You are viewing a plain text version of this content. The canonical link for it is here.
Posted to user@spark.apache.org by "eabour@163.com" <ea...@163.com> on 2022/10/26 10:36:48 UTC

Running 30 Spark applications at the same time is slower than one on average

Hi All,

I have a CDH5.16.2 hadoop cluster with 1+3 nodes(64C/128G, 1NN/RM + 3DN/NM), and yarn with 192C/240G. I used the following test scenario:

1.spark app resource with 2G driver memory/2C driver vcore/1 executor nums/2G executor memory/2C executor vcore.
2.one spark app will use 5G4C on yarn.
3.first, I only run one spark app takes 40s.
4.Then, I run 30 the same spark app at once, and each spark app takes 80s on average.

So, I want to know why the run time gap is so big, and how to optimize?

Thanks


Re: Running 30 Spark applications at the same time is slower than one on average

Posted by Sean Owen <sr...@gmail.com>.
That just means G = GB mem, C = cores, but yeah the driver and executors
are very small, possibly related.

On Wed, Oct 26, 2022 at 12:34 PM Artemis User <ar...@dtechspace.com>
wrote:

> Are these Cloudera specific acronyms?  Not sure how Cloudera configures
> Spark differently, but obviously the number of nodes is too small,
> considering each app only uses a small number of cores and RAM.  So you may
> consider increase the number of nodes.   When all these apps jam on a few
> nodes, the cluster manager/scheduler and/or the network becomes
> overwhelmed...
>
> On 10/26/22 8:09 AM, Sean Owen wrote:
>
> Resource contention.
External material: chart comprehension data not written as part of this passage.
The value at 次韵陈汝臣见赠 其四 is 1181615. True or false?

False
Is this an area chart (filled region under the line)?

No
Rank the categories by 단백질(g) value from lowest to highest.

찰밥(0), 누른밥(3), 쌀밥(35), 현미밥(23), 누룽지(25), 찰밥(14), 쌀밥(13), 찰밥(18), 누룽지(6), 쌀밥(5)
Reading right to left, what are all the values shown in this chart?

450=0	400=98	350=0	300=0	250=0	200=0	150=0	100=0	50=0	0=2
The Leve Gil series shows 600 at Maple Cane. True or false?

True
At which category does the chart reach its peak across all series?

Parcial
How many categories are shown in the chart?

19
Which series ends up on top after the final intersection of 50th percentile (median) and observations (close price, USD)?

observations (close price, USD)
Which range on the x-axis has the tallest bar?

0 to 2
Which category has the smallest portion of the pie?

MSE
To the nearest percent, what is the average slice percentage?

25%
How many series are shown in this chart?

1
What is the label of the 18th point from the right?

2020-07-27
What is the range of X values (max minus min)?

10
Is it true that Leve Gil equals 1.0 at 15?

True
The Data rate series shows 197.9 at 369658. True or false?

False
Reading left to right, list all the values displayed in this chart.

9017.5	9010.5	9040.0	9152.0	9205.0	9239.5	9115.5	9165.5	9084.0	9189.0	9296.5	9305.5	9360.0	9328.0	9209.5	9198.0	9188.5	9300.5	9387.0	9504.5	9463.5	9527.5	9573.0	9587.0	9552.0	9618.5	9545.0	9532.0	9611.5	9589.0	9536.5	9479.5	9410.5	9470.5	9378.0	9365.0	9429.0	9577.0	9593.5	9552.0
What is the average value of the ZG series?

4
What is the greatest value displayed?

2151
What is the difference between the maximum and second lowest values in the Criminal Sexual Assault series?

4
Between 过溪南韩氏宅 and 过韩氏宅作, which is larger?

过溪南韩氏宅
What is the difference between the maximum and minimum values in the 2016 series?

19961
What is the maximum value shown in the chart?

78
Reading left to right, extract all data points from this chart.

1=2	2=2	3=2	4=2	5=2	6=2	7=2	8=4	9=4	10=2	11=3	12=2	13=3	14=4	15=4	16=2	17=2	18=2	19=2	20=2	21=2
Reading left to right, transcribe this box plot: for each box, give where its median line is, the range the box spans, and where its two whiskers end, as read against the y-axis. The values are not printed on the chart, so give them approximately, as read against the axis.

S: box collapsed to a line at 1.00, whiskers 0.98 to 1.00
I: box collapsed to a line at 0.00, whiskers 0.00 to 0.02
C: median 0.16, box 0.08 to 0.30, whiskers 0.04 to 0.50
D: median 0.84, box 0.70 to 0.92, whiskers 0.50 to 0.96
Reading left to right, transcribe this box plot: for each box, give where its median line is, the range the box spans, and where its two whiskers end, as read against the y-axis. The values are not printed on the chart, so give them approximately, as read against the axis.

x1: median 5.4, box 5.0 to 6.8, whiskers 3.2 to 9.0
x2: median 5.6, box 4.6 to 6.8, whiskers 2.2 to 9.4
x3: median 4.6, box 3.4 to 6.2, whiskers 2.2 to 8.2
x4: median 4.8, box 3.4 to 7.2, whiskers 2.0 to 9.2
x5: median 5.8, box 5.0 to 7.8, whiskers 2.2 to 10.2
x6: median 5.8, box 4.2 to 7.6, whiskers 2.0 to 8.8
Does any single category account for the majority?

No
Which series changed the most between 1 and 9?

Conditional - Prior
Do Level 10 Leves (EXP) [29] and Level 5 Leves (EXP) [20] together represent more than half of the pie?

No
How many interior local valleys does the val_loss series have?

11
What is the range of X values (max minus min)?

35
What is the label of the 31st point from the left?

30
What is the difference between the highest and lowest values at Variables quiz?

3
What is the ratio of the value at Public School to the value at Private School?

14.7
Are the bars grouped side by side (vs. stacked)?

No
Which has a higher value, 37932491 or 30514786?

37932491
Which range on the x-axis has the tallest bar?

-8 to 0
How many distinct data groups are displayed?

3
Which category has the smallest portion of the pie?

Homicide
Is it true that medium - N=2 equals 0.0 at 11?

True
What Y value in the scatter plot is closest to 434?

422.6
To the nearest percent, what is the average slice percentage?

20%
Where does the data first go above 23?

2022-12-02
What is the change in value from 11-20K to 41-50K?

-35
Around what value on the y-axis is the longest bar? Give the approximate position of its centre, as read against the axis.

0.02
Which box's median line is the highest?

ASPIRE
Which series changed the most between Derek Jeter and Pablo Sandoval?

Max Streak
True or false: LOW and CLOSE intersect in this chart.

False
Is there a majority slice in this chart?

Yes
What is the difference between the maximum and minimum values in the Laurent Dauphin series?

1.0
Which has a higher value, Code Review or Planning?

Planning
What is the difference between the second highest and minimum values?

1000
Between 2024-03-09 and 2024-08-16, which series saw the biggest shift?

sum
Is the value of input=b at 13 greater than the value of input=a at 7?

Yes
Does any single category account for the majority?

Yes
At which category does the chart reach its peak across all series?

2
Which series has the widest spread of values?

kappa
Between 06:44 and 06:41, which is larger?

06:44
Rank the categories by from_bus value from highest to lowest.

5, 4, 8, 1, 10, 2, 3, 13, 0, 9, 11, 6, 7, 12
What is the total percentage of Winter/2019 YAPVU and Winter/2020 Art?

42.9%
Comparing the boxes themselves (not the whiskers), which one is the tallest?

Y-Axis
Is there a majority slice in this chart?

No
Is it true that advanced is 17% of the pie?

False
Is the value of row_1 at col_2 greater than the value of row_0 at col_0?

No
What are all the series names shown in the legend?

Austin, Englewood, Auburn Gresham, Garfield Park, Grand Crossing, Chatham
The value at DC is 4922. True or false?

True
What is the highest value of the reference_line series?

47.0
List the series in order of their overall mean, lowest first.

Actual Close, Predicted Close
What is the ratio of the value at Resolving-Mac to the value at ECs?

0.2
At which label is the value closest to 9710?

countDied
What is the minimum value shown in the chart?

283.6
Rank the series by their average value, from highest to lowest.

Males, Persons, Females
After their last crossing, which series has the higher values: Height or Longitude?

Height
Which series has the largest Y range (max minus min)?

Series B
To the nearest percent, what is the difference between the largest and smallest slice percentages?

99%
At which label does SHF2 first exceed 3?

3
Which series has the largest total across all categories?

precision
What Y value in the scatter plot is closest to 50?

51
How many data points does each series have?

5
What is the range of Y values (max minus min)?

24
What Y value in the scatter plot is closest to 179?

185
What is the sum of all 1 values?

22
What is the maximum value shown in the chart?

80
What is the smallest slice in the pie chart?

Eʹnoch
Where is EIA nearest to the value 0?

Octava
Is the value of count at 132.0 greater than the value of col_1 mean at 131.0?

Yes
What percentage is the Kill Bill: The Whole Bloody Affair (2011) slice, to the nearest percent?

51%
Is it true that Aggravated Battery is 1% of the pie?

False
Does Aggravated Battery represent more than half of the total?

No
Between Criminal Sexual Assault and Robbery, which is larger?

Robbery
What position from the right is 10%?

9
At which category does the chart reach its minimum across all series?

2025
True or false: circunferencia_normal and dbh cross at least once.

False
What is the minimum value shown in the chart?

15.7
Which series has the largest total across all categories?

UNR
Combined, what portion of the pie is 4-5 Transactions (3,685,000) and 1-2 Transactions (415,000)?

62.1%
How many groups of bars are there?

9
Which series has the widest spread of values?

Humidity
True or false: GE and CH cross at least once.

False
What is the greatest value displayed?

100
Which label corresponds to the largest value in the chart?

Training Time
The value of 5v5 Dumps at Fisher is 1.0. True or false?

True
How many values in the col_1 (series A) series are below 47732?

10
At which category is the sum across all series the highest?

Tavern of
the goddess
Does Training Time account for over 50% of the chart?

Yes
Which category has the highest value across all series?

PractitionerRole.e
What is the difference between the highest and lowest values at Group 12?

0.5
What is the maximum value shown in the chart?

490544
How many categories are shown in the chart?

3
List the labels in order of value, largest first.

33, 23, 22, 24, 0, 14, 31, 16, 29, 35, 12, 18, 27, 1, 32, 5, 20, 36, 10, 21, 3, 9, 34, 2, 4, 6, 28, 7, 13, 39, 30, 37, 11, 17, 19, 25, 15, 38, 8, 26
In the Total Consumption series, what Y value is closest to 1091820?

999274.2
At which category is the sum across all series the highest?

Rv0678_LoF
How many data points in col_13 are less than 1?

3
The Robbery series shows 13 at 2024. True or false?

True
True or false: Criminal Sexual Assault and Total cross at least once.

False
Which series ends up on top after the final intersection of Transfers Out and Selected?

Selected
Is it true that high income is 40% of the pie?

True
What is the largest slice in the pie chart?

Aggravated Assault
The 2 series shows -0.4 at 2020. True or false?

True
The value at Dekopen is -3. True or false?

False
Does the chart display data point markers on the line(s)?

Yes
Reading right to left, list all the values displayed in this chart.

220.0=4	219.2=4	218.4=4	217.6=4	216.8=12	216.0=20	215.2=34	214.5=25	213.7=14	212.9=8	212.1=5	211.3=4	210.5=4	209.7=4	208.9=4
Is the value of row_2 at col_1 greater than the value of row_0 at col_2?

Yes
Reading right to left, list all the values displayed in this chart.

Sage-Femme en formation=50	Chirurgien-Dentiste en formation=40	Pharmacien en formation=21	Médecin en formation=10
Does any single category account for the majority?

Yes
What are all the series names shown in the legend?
Now all the CPU and I/O is competing and probably
> slows down
>
> On Wed, Oct 26, 2022, 5:37 AM eabour@163.com <ea...@163.com> wrote:
>
>> Hi All,
>>
>> I have a CDH5.16.2 hadoop cluster with 1+3 nodes(64C/128G, 1NN/RM +
>> 3DN/NM), and yarn with 192C/240G. I used the following test scenario:
>>
>> 1.spark app resource with 2G driver memory/2C driver vcore/1 executor
>> nums/2G executor memory/2C executor vcore.
>> 2.one spark app will use 5G4C on yarn.
>> 3.first, I only run one spark app takes 40s.
>> 4.Then, I run 30 the same spark app at once, and each spark app takes 80s
>> on average.
>>
>> So, I want to know why the run time gap is so big, and how to optimize?
>>
>> Thanks
>>
>>
>

Re: Running 30 Spark applications at the same time is slower than one on average

Posted by Artemis User <ar...@dtechspace.com>.
Are these Cloudera specific acronyms?  Not sure how Cloudera configures 
Spark differently, but obviously the number of nodes is too small, 
considering each app only uses a small number of cores and RAM.  So you 
may consider increase the number of nodes.   When all these apps jam on 
a few nodes, the cluster manager/scheduler and/or the network becomes 
overwhelmed...

On 10/26/22 8:09 AM, Sean Owen wrote:
> Resource contention. Now all the CPU and I/O is competing and probably 
> slows down
>
> On Wed, Oct 26, 2022, 5:37 AM eabour@163.com <ea...@163.com> wrote:
>
>     Hi All,
>
>     I have a CDH5.16.2 hadoop cluster with 1+3 nodes(64C/128G, 1NN/RM
>     + 3DN/NM), and yarn with 192C/240G. I used the following test
>     scenario:
>
>     1.spark app resource with 2G driver memory/2C driver vcore/1
>     executor nums/2G executor memory/2C executor vcore.
>     2.one spark app will use 5G4C on yarn.
>     3.first, I only run one spark app takes 40s.
>     4.Then, I run 30 the same spark app at once, and each spark app
>     takes 80s on average.
>
>     So, I want to know why the run time gap is so big, and how to
>     optimize?
>
>     Thanks
>

Re: Running 30 Spark applications at the same time is slower than one on average

Posted by Sean Owen <sr...@gmail.com>.
Resource contention. Now all the CPU and I/O is competing and probably
slows down

On Wed, Oct 26, 2022, 5:37 AM eabour@163.com <ea...@163.com> wrote:

> Hi All,
>
> I have a CDH5.16.2 hadoop cluster with 1+3 nodes(64C/128G, 1NN/RM +
> 3DN/NM), and yarn with 192C/240G. I used the following test scenario:
>
> 1.spark app resource with 2G driver memory/2C driver vcore/1 executor
> nums/2G executor memory/2C executor vcore.
> 2.one spark app will use 5G4C on yarn.
> 3.first, I only run one spark app takes 40s.
> 4.Then, I run 30 the same spark app at once, and each spark app takes 80s
> on average.
>
> So, I want to know why the run time gap is so big, and how to optimize?
>
> Thanks
>
>